Zum Spielverlauf wurde alles gesagt: das Dümmste war, trotz großer Chancen nicht nachzulegen und Boca ins Spiel zurückkommen zu lassen. Coman macht Coman-Dinge und der Schiedsrichter tat alles von seiner Seite: so passierte das 1:1 und entsprechend explodierte das 60.000 Mann Stadion.
Dass am Ende die spielerische Klasse des FC Bayern überwog (insbesondere Harry Kane und Michael Olise sind zu nennen - zweifellos die Spieler mit echter Weltklasse) ist nicht selbstverständlich und hätte auch anders ausgehen können. So war der Sieg angesichts des Spielverlaufs zwar mehr als gerechtfertigt, aber auch etwas unnötig - ein echtes Spitzenteam macht so ein Spiel in der ersten Halbzeit zu und minimiert mögliche Folgen (siehe unten).

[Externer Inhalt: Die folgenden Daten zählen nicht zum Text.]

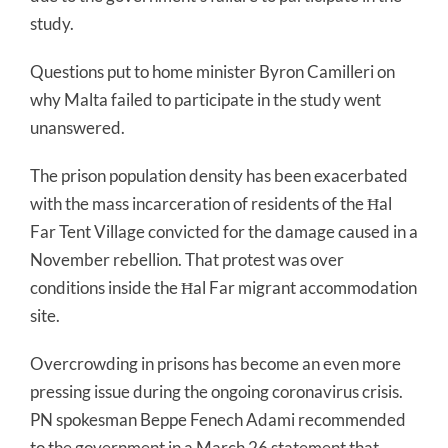
study.
Questions put to home minister Byron Camilleri on
why Malta failed to participate in the study went
unanswered.
The prison population density has been exacerbated
with the mass incarceration of residents of the Ħal
Far Tent Village convicted for the damage caused in a
November rebellion. That protest was over
conditions inside the Ħal Far migrant accommodation
site.
Overcrowding in prisons has become an even more
pressing issue during the ongoing coronavirus crisis.
PN spokesman Beppe Fenech Adami recommended
to the government in a March 26 statement that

Dazu ein Wort zu Bambi: ich würd es jugendlichen Elan nehmen, aber es schien er wolle der Welt erst einmal zeigen, was er im 1:1 alles so kann. Dass er gegen so einen Gegner dann natürlich entsprechend auf die Füße bekommt, wenn er sich gegen 3 Mann festrennt, ist meh als logisch. Insofern war das ziemlich unglücklich. Spontan musste ich an Florian Wirtz denken: was wäre gewesen, wenn ein echter Weltklasse 10er reingekommen wäre und den Spielaufbau noch einmal auf eine andere Ebene hebt. Er bringt Ruhe hinein, setzt offensive Akzente und legt Musiala für seine Dribblings auf. Einen solchen Spieltypus hätte ich inbesondere nach dem Ausgleich gerne gesehen, als die Mannschaft 10 Minuten in’s Schwimmen kam und dann reflexartig probiert, ihre Flügelsieler im 1:1 in Szene zu setzen. Aber das ist eine andere Diskussion. Immerhin konnte ich Thomas Müller ein letztes Mal noch einmal live erleben an einem insgesamt interssanten und erfolgeichen Bayern-Fußballabend.

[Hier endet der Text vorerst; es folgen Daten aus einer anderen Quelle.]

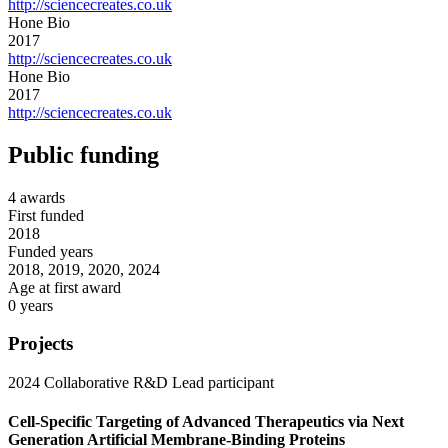
http://sciencecreates.co.uk
Hone Bio
2017
http://sciencecreates.co.uk
Hone Bio
2017
http://sciencecreates.co.uk
Public funding
4 awards
First funded
2018
Funded years
2018, 2019, 2020, 2024
Age at first award
0 years
Projects
2024
Collaborative R&D
Lead participant
Cell-Specific Targeting of Advanced Therapeutics via Next
Generation Artificial Membrane-Binding Proteins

@Bootsmann Mit „kann“ war das etwas missverständlich formuliert. Ich wollte eigentlich sagen, dass Bayern Aznou diese Rolle nicht zutaut und er deswegen diese Rolle nicht ausfüllen kann/darf.

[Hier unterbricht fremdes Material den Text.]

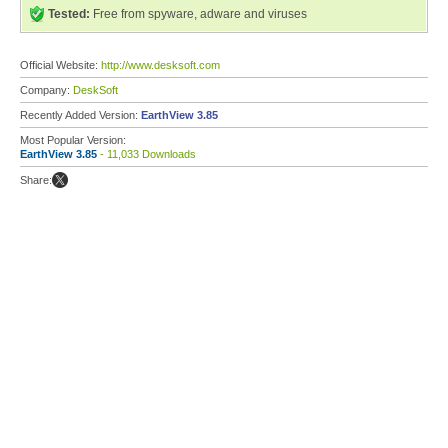
Tested:
Free from spyware, adware and viruses
Official Website:
http://www.desksoft.com
Company:
DeskSoft
Recently Added Version:
EarthView 3.85
Most Popular Version:
EarthView 3.85
- 11,033 Downloads
Share: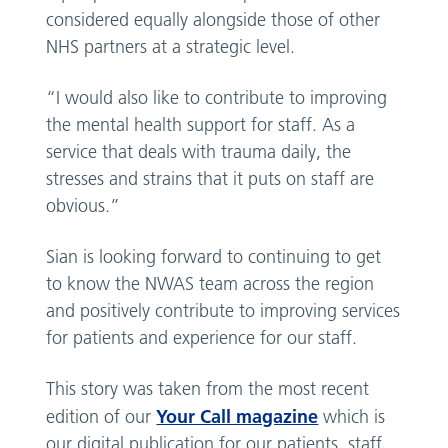
considered equally alongside those of other
NHS partners at a strategic level.
“I would also like to contribute to improving
the mental health support for staff. As a
service that deals with trauma daily, the
stresses and strains that it puts on staff are
obvious.”
Sian is looking forward to continuing to get
to know the NWAS team across the region
and positively contribute to improving services
for patients and experience for our staff.
This story was taken from the most recent
Your Call magazine
edition of our
which is
our digital publication for our patients, staff,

Deswegen bin ich ja auch nicht dafür einen klassischen linearen Flügelspieler zu verpflichten sondern einen Spieler der sowohl Außen wie Innen in der Offensive spielen kann.
Genau richtig. Danke für die Klarstellung.
Und ich mag Argentinien. Sowohl Land als auch Leute, man muss sie halt so nehmen, wie sie sind. Es geht ja eher um Erklärungsversuche, warum die Lunte bei ihnen halt deutlich kürzer ist. Aber sie sind auch sehr schnell wieder entspannt. Früher nannte man das heißblütig. Das sind sie.